YOUR GOAL — Would you print all of the records below exactly, without skipping any?

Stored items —
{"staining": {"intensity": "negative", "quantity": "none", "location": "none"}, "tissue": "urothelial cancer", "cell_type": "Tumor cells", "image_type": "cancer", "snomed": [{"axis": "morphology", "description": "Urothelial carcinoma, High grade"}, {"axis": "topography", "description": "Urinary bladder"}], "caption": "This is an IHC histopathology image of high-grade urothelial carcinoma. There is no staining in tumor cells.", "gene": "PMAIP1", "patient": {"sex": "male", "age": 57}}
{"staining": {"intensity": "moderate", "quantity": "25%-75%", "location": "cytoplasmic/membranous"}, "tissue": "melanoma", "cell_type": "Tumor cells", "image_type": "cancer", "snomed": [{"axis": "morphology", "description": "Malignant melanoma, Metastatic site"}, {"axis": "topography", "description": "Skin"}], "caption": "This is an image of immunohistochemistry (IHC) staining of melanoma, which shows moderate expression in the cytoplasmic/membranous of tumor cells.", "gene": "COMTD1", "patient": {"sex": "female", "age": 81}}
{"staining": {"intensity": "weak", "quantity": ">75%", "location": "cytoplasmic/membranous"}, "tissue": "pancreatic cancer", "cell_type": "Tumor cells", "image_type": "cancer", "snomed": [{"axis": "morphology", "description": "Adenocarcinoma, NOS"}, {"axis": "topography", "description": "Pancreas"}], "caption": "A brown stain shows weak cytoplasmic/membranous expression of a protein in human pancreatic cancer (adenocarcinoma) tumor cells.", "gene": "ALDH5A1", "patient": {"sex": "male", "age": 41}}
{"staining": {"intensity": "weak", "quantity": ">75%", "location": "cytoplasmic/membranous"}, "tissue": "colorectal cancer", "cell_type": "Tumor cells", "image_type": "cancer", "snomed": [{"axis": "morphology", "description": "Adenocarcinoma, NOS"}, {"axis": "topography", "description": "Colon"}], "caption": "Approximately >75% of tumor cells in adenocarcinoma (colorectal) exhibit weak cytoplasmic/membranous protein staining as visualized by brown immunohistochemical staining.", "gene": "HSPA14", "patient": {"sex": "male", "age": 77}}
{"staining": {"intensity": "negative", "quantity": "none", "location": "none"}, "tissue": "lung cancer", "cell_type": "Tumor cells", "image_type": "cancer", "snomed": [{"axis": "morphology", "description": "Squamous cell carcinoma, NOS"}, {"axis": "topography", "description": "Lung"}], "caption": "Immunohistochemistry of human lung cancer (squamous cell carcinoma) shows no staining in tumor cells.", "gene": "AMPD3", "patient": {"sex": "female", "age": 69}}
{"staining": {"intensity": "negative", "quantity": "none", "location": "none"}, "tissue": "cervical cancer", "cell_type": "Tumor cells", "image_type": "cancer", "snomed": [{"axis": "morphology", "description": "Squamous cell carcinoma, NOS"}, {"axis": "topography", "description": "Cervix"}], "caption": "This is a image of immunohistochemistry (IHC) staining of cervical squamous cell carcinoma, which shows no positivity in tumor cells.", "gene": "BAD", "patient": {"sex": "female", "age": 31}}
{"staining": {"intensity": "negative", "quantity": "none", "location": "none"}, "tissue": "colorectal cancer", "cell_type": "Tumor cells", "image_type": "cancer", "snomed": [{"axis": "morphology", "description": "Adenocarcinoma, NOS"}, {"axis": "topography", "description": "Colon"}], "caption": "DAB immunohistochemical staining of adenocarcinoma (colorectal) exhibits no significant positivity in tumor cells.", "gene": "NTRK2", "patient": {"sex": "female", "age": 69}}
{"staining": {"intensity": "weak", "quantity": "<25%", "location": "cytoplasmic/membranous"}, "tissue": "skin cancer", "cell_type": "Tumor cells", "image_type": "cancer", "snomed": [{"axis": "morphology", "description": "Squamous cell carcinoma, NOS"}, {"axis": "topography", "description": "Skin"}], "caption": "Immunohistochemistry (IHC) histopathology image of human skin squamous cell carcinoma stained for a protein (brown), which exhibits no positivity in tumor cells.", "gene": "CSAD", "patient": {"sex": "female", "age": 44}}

ANSWER SPACE —
{"staining": {"intensity": "negative", "quantity": "none", "location": "none"}, "tissue": "urothelial cancer", "cell_type": "Tumor cells", "image_type": "cancer", "snomed": [{"axis": "morphology", "description": "Urothelial carcinoma, High grade"}, {"axis": "topography", "description": "Urinary bladder"}], "caption": "This is an IHC histopathology image of high-grade urothelial carcinoma. There is no staining in tumor cells.", "gene": "PMAIP1", "patient": {"sex": "male", "age": 57}}
{"staining": {"intensity": "moderate", "quantity": "25%-75%", "location": "cytoplasmic/membranous"}, "tissue": "melanoma", "cell_type": "Tumor cells", "image_type": "cancer", "snomed": [{"axis": "morphology", "description": "Malignant melanoma, Metastatic site"}, {"axis": "topography", "description": "Skin"}], "caption": "This is an image of immunohistochemistry (IHC) staining of melanoma, which shows moderate expression in the cytoplasmic/membranous of tumor cells.", "gene": "COMTD1", "patient": {"sex": "female", "age": 81}}
{"staining": {"intensity": "weak", "quantity": ">75%", "location": "cytoplasmic/membranous"}, "tissue": "pancreatic cancer", "cell_type": "Tumor cells", "image_type": "cancer", "snomed": [{"axis": "morphology", "description": "Adenocarcinoma, NOS"}, {"axis": "topography", "description": "Pancreas"}], "caption": "A brown stain shows weak cytoplasmic/membranous expression of a protein in human pancreatic cancer (adenocarcinoma) tumor cells.", "gene": "ALDH5A1", "patient": {"sex": "male", "age": 41}}
{"staining": {"intensity": "weak", "quantity": ">75%", "location": "cytoplasmic/membranous"}, "tissue": "colorectal cancer", "cell_type": "Tumor cells", "image_type": "cancer", "snomed": [{"axis": "morphology", "description": "Adenocarcinoma, NOS"}, {"axis": "topography", "description": "Colon"}], "caption": "Approximately >75% of tumor cells in adenocarcinoma (colorectal) exhibit weak cytoplasmic/membranous protein staining as visualized by brown immunohistochemical staining.", "gene": "HSPA14", "patient": {"sex": "male", "age": 77}}
{"staining": {"intensity": "negative", "quantity": "none", "location": "none"}, "tissue": "lung cancer", "cell_type": "Tumor cells", "image_type": "cancer", "snomed": [{"axis": "morphology", "description": "Squamous cell carcinoma, NOS"}, {"axis": "topography", "description": "Lung"}], "caption": "Immunohistochemistry of human lung cancer (squamous cell carcinoma) shows no staining in tumor cells.", "gene": "AMPD3", "patient": {"sex": "female", "age": 69}}
{"staining": {"intensity": "negative", "quantity": "none", "location": "none"}, "tissue": "cervical cancer", "cell_type": "Tumor cells", "image_type": "cancer", "snomed": [{"axis": "morphology", "description": "Squamous cell carcinoma, NOS"}, {"axis": "topography", "description": "Cervix"}], "caption": "This is a image of immunohistochemistry (IHC) staining of cervical squamous cell carcinoma, which shows no positivity in tumor cells.", "gene": "BAD", "patient": {"sex": "female", "age": 31}}
{"staining": {"intensity": "negative", "quantity": "none", "location": "none"}, "tissue": "colorectal cancer", "cell_type": "Tumor cells", "image_type": "cancer", "snomed": [{"axis": "morphology", "description": "Adenocarcinoma, NOS"}, {"axis": "topography", "description": "Colon"}], "caption": "DAB immunohistochemical staining of adenocarcinoma (colorectal) exhibits no significant positivity in tumor cells.", "gene": "NTRK2", "patient": {"sex": "female", "age": 69}}
{"staining": {"intensity": "weak", "quantity": "<25%", "location": "cytoplasmic/membranous"}, "tissue": "skin cancer", "cell_type": "Tumor cells", "image_type": "cancer", "snomed": [{"axis": "morphology", "description": "Squamous cell carcinoma, NOS"}, {"axis": "topography", "description": "Skin"}], "caption": "Immunohistochemistry (IHC) histopathology image of human skin squamous cell carcinoma stained for a protein (brown), which exhibits no positivity in tumor cells.", "gene": "CSAD", "patient": {"sex": "female", "age": 44}}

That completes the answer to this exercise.